### [WHAT YOU NEED TO DO]
Copy the entries below, putting "permutador" wherever "trocador" appears, and change nothing else.

### [INPUT FOR THIS TASK]
= = =

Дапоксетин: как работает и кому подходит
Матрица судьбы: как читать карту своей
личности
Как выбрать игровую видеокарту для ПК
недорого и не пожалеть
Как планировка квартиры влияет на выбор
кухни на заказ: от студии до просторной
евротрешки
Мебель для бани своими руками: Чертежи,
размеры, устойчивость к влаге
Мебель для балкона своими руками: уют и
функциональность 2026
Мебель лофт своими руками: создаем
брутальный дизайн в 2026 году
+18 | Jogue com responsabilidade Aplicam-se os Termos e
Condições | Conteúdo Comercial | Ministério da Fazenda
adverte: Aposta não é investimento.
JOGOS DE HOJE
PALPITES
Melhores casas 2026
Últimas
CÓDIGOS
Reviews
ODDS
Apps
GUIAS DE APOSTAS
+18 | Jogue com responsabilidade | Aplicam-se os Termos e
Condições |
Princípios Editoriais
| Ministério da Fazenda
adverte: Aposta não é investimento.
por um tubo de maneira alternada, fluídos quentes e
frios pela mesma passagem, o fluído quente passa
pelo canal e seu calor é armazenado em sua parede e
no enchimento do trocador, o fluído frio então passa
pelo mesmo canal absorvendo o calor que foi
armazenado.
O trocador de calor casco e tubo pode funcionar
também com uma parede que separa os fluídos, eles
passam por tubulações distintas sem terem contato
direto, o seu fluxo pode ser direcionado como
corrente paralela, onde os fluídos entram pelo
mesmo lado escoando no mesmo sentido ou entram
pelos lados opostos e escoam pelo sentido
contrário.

= = =

### [TASK RESULT]
Дапоксетин: как работает и кому подходит
Матрица судьбы: как читать карту своей
личности
Как выбрать игровую видеокарту для ПК
недорого и не пожалеть
Как планировка квартиры влияет на выбор
кухни на заказ: от студии до просторной
евротрешки
Мебель для бани своими руками: Чертежи,
размеры, устойчивость к влаге
Мебель для балкона своими руками: уют и
функциональность 2026
Мебель лофт своими руками: создаем
брутальный дизайн в 2026 году
+18 | Jogue com responsabilidade Aplicam-se os Termos e
Condições | Conteúdo Comercial | Ministério da Fazenda
adverte: Aposta não é investimento.
JOGOS DE HOJE
PALPITES
Melhores casas 2026
Últimas
CÓDIGOS
Reviews
ODDS
Apps
GUIAS DE APOSTAS
+18 | Jogue com responsabilidade | Aplicam-se os Termos e
Condições |
Princípios Editoriais
| Ministério da Fazenda
adverte: Aposta não é investimento.
por um tubo de maneira alternada, fluídos quentes e
frios pela mesma passagem, o fluído quente passa
pelo canal e seu calor é armazenado em sua parede e
no enchimento do permutador, o fluído frio então passa
pelo mesmo canal absorvendo o calor que foi
armazenado.
O permutador de calor casco e tubo pode funcionar
também com uma parede que separa os fluídos, eles
passam por tubulações distintas sem terem contato
direto, o seu fluxo pode ser direcionado como
corrente paralela, onde os fluídos entram pelo
mesmo lado escoando no mesmo sentido ou entram
pelos lados opostos e escoam pelo sentido
contrário.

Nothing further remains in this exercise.